New York City government agency

The New York City Department of Investigation (DOI) is a law enforcement agency of the government of New York City that serves as an independent and nonpartisan watchdog for New York City government.

==Functions==
DOI has broad jurisdiction, and is authorized to investigate fraud, waste, misconduct, abuse of authority, and unethical conduct in New York City. DOI may also investigate any activity when directed by the Mayor or the City Council, or may investigate activities that the Commissioner of Investigation believes are in the best interest of the City.

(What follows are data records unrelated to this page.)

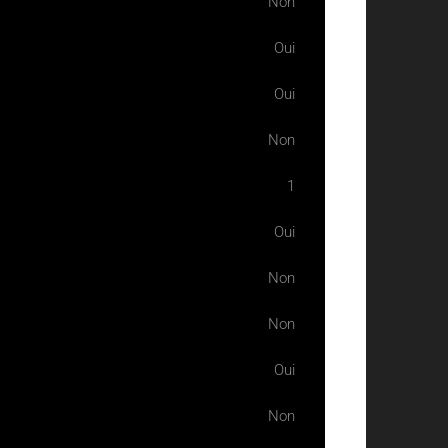
Non
Oui
Oui
Non
1
Oui
Non
Non
Oui
Non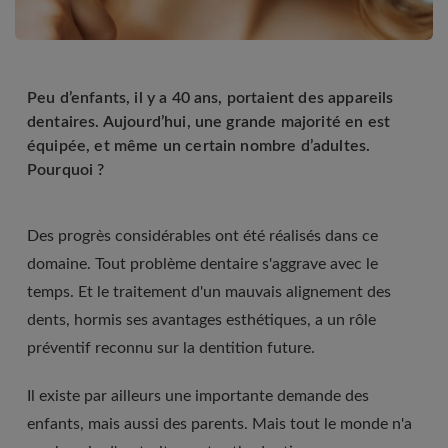
Peu d’enfants, il y a 40 ans, portaient des appareils
dentaires. Aujourd’hui, une grande majorité en est
équipée, et même un certain nombre d’adultes.
Pourquoi ?
Des progrès considérables ont été réalisés dans ce
domaine. Tout problème dentaire s'aggrave avec le
temps. Et le traitement d'un mauvais alignement des
dents, hormis ses avantages esthétiques, a un rôle
préventif reconnu sur la dentition future.
Il existe par ailleurs une importante demande des
enfants, mais aussi des parents. Mais tout le monde n'a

Major functions include investigating and referring for prosecution cases of fraud, corruption, misconduct and unethical conduct by City employees, contractors, and others who receive City money or do business with the City.

DOI is also charged with studying agency procedures to identify corruption hazards and recommending improvements in order to reduce the City's vulnerability to fraud, waste, and corruption. DOI also investigates the backgrounds of persons selected to work in decision-making or sensitive City jobs, and conducts checks on companies and their principals to help agencies determine if they are companies that can be awarded City contracts.

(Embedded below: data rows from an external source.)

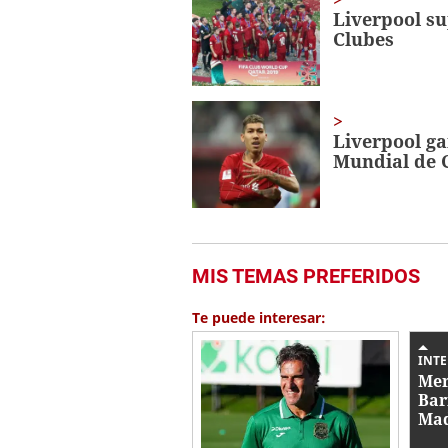
Liverpool su
Clubes
Liverpool ga
Mundial de 
MIS TEMAS PREFERIDOS
Te puede interesar:
INT
Mer
Bar
Mad
cra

DOI is empowered to issue subpoenas, take testimony under oath, and issue reports of its investigative findings. DOI can forward its findings to federal and state prosecutors, which can result in arrests. It can also refer its findings to the City's Conflicts of Interest Board, and other agencies who make disciplinary or other administrative decisions. Under the City Charter, DOI serves as the investigative arm of the City's Conflicts of Interest Board.

DOI currently has oversight of about 300,000 City employees in 45 City agencies; dozens of Boards and Commissions; the Office of the Inspector General for the New York City Housing Authority; and, as of 2014, the independent Office of the Inspector General for the New York City Police Department (OIG-NYPD).

==Jurisdiction==
Unlike most law enforcement agencies, DOI's jurisdiction is not geographically limited, but is instead limited by subject matter. DOI has jurisdiction over fraud, waste, abuse of authority, and criminal wrongdoing committed by City employees, contractors, benefit recipients, or business associates committed anywhere.

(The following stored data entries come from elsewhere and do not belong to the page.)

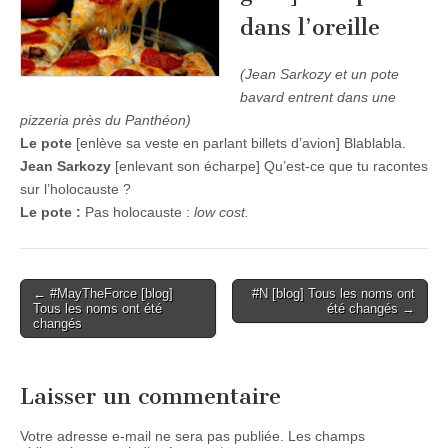
dans l’oreille
(Jean Sarkozy et un pote
bavard entrent dans une
pizzeria près du Panthéon)
Le pote
[enlève sa veste en parlant billets d’avion] Blablabla.
Jean Sarkozy
[enlevant son écharpe] Qu’est-ce que tu racontes
sur l’holocauste ?
Le pote :
Pas holocauste :
low cost.
Post
← #MayTheForce [blog]
#N [blog] Tous les noms ont
Tous les noms ont été
été changés →
navigation
changés
Laisser un commentaire
Votre adresse e-mail ne sera pas publiée.
Les champs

Though most of its investigations occur within New York City or the surrounding areas, DOI may inquire about activities that occurred outside of New York when such activity is related to DOI's subject matter jurisdiction.

When arresting wrongdoers, DOI's investigators, who are considered New York state peace officers, may make an arrest in any place within New York where their investigation legitimately takes them.

==Organization==
The DOI Commissioner is a mayoral appointee, but must be confirmed by the City Council. To remove the DOI Commissioner, the Mayor has to state the reasons in writing and provide an opportunity for the Commissioner to respond publicly.

The DOI's investigators conduct its investigations, arrest criminals, and oversee city employees, contractors, grantees, and beneficiaries.

==History==
The DOI was founded in 1873 as the Office of the Commissioners of Accounts as a result of the Boss Tweed and Tammany Hall scandals.

In 1938, as the result of a Charter revision, the agency's name was changed to the Department of Investigation.